The waitress came up and asked Heidi if she wanted a blanket, as we were sitting outside on the patio of this wharf side cafe; all as if it was totally normal to have fully clothed young ladies dripping all over the carpet with their Mom and Dad eating in a restaurant. And all the while, not a word was said about the “Heidi in the Surf” event.

 

That night, as I sat with her Dad eating Sushi (my first time) and downing California roles, I asked him if he saw anything “kinda weird” that day. His answer, ”No, did you?” I thought, “You gotta be kidding me”. So I answered, “Yeah, just about the whole day.” As we sat and I tried to convince this kind man what I had seen, and how abnormal everything was, and how concerned I was, thinking that he might need to be also. He responded that he didn’t think his teen really needed to be “sent off” and thought that she was just a normal teen. I left the next day and returned home from “LaLa Land” only to be called two weeks later when this man’s daughter ran away from home, attempted suicide.

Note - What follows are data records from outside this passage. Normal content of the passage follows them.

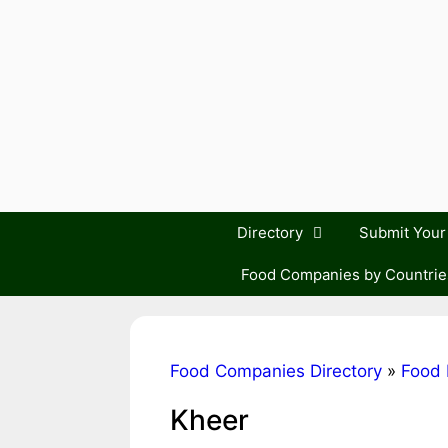
Skip
to
content
Directory
Submit You
Food Companies by Countrie
Food Companies Directory
»
Food 
Kheer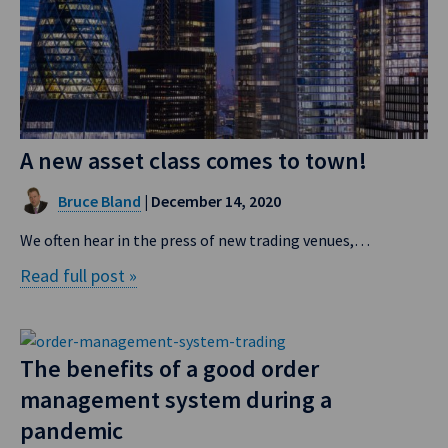
A new asset class comes to town!
Bruce Bland
| December 14, 2020
We often hear in the press of new trading venues,…
Read full post »
The benefits of a good order
management system during a
pandemic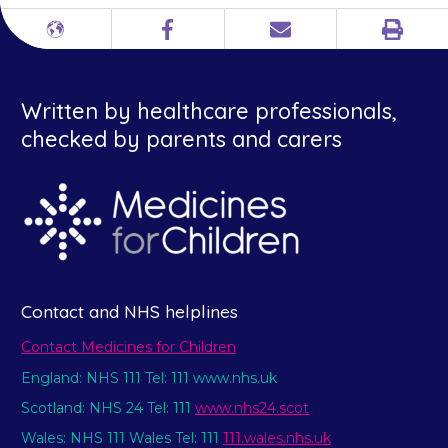
Print
Different
Facebook
Email
languages
Written by healthcare professionals,
checked by parents and carers
Contact and NHS helplines
Contact Medicines for Children
England: NHS 111 Tel: 111 www.nhs.uk
Scotland: NHS 24 Tel: 111
www.nhs24.scot
Wales: NHS 111 Wales Tel: 111
111.wales.nhs.uk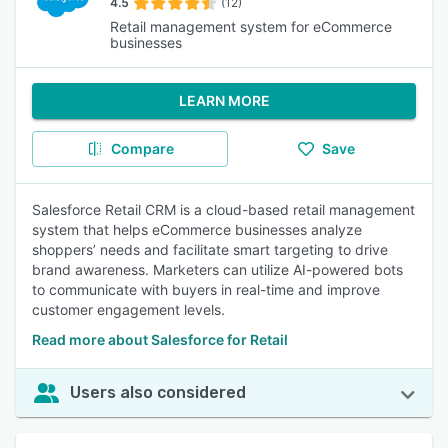
4.5
(12)
Retail management system for eCommerce
businesses
LEARN MORE
Compare
Save
Salesforce Retail CRM is a cloud-based retail management
system that helps eCommerce businesses analyze
shoppers’ needs and facilitate smart targeting to drive
brand awareness. Marketers can utilize AI-powered bots
to communicate with buyers in real-time and improve
customer engagement levels.
Read more about Salesforce for Retail
Users also considered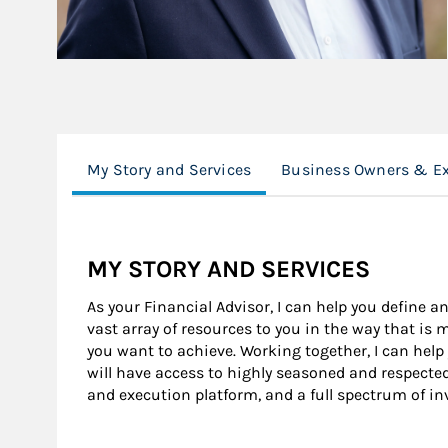
My Story and Services
Business Owners & Ex
MY STORY AND SERVICES
As your Financial Advisor, I can help you define an
vast array of resources to you in the way that is
you want to achieve. Working together, I can help
will have access to highly seasoned and respecte
and execution platform, and a full spectrum of i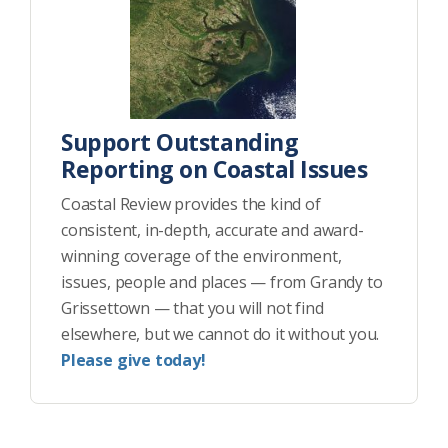
Support Outstanding
Reporting on Coastal Issues
Coastal Review provides the kind of
consistent, in-depth, accurate and award-
winning coverage of the environment,
issues, people and places — from Grandy to
Grissettown — that you will not find
elsewhere, but we cannot do it without you.
Please give today!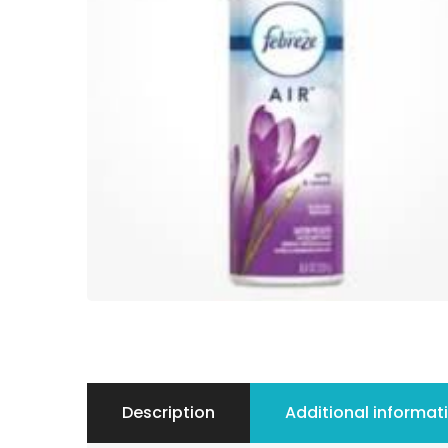
Description
Additional informat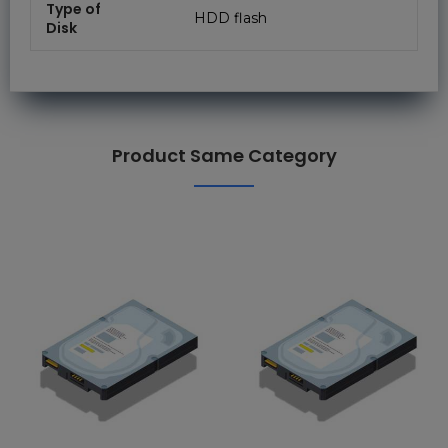
Type of
HDD flash
Disk
Product Same Category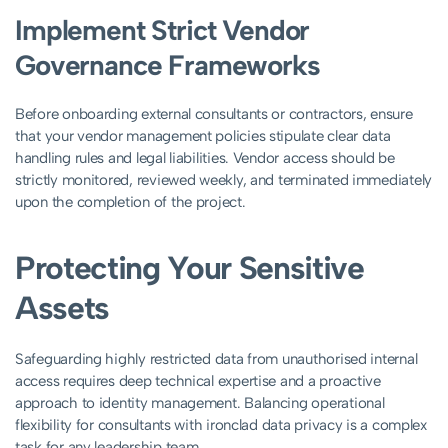
Implement Strict Vendor
Governance Frameworks
Before onboarding external consultants or contractors, ensure
that your vendor management policies stipulate clear data
handling rules and legal liabilities. Vendor access should be
strictly monitored, reviewed weekly, and terminated immediately
upon the completion of the project.
Protecting Your Sensitive
Assets
Safeguarding highly restricted data from unauthorised internal
access requires deep technical expertise and a proactive
approach to identity management. Balancing operational
flexibility for consultants with ironclad data privacy is a complex
task for any leadership team.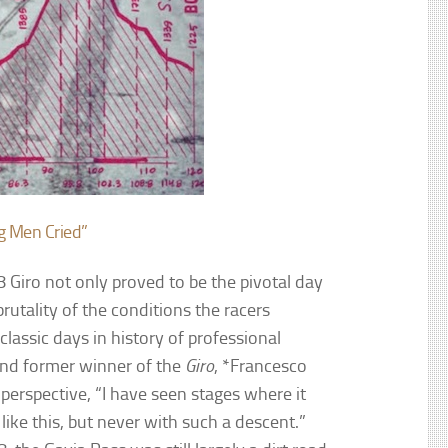
g Men Cried”
 Giro not only proved to be the pivotal day
brutality of the conditions the racers
classic days in history of professional
t and former winner of the
Giro
, *Francesco
 perspective, “I have seen stages where it
 like this, but never with such a descent.”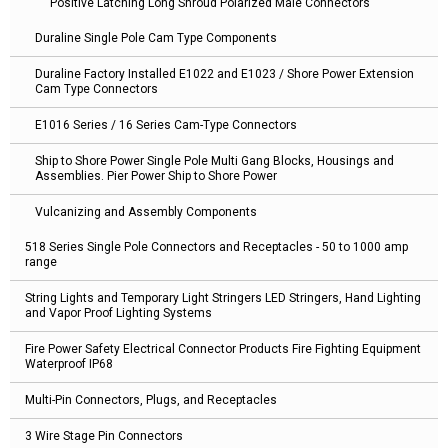
Positive Latching Long Shroud Polarized Male Connectors
Duraline Single Pole Cam Type Components
Duraline Factory Installed E1022 and E1023 / Shore Power Extension
Cam Type Connectors
E1016 Series / 16 Series Cam-Type Connectors
Ship to Shore Power Single Pole Multi Gang Blocks, Housings and
Assemblies. Pier Power Ship to Shore Power
Vulcanizing and Assembly Components
518 Series Single Pole Connectors and Receptacles - 50 to 1000 amp
range
String Lights and Temporary Light Stringers LED Stringers, Hand Lighting
and Vapor Proof Lighting Systems
Fire Power Safety Electrical Connector Products Fire Fighting Equipment
Waterproof IP68
Multi-Pin Connectors, Plugs, and Receptacles
3 Wire Stage Pin Connectors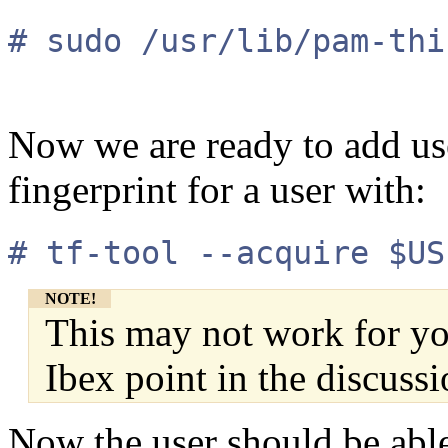
# sudo /usr/lib/pam-thi
Now we are ready to add use
fingerprint for a user with:
# tf-tool --acquire $US
NOTE!
This may not work for you
Ibex point in the discussi
Now the user should be able 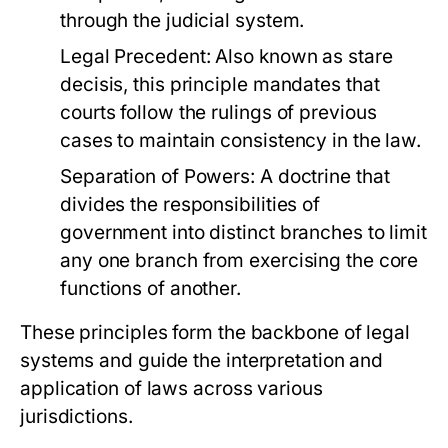
through the judicial system.
Legal Precedent:
Also known as stare
decisis, this principle mandates that
courts follow the rulings of previous
cases to maintain consistency in the law.
Separation of Powers:
A doctrine that
divides the responsibilities of
government into distinct branches to limit
any one branch from exercising the core
functions of another.
These principles form the backbone of legal
systems and guide the interpretation and
application of laws across various
jurisdictions.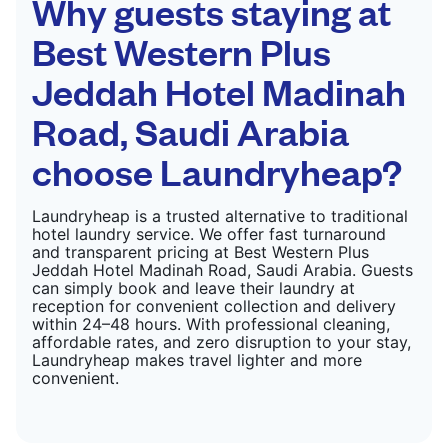
Why guests staying at
Best Western Plus
Jeddah Hotel Madinah
Road, Saudi Arabia
choose Laundryheap?
Laundryheap is a trusted alternative to traditional
hotel laundry service. We offer fast turnaround
and transparent pricing at Best Western Plus
Jeddah Hotel Madinah Road, Saudi Arabia. Guests
can simply book and leave their laundry at
reception for convenient collection and delivery
within 24–48 hours. With professional cleaning,
affordable rates, and zero disruption to your stay,
Laundryheap makes travel lighter and more
convenient.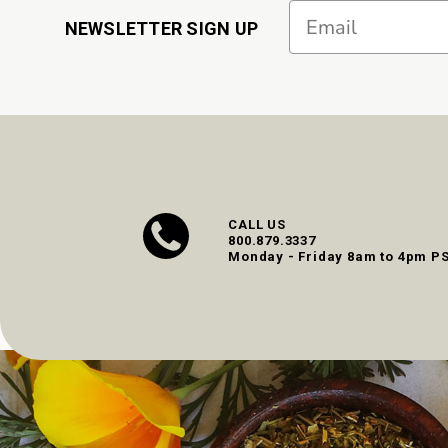
Email
NEWSLETTER SIGN UP
CALL US
800.879.3337
Monday - Friday 8am to 4pm P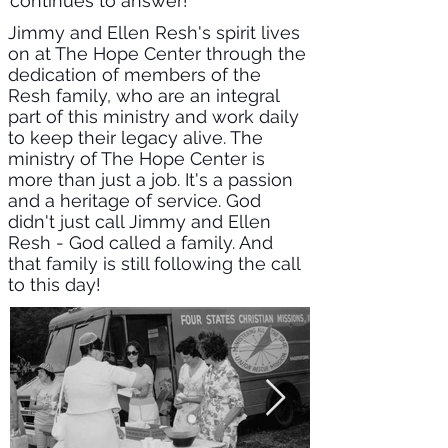
continues to answer!
Jimmy and Ellen Resh's spirit lives
on at The Hope Center through the
dedication of members of the
Resh family, who are an integral
part of this ministry and work daily
to keep their legacy alive. The
ministry of The Hope Center is
more than just a job. It's a passion
and a heritage of service. God
didn't just call Jimmy and Ellen
Resh - God called a family. And
that family is still following the call
to this day!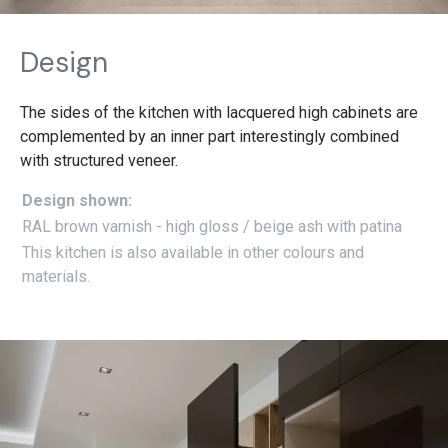
Design
The sides of the kitchen with lacquered high cabinets are
complemented by an inner part interestingly combined
with structured veneer.
Design shown:
RAL brown varnish - high gloss / beige ash with patina
This kitchen is also available in other colours and
materials.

They then enrolled her in a program.

 

Denial? You think? Could be. But sometimes situations ease into “weirdness” and because people are so close to the situation, they don’t ever see the change, but just transition with it. In retrospect, Heidi’s parents now marvel at how crazy things were, and they didn’t even know it.

 

So, the question to you would be this. In your heart of hearts, are you in denial of where your teen really is? Are you in denial of what is really happening in your family? Have you become numb to what is really happening with your teen? Are you justifying what your teen is doing? And, of course, the final question. What’s it going to take to convince you that your teen needs something, and needs something now?

 

It’s never too early to act, but I have seen many (too many) times where it was too late.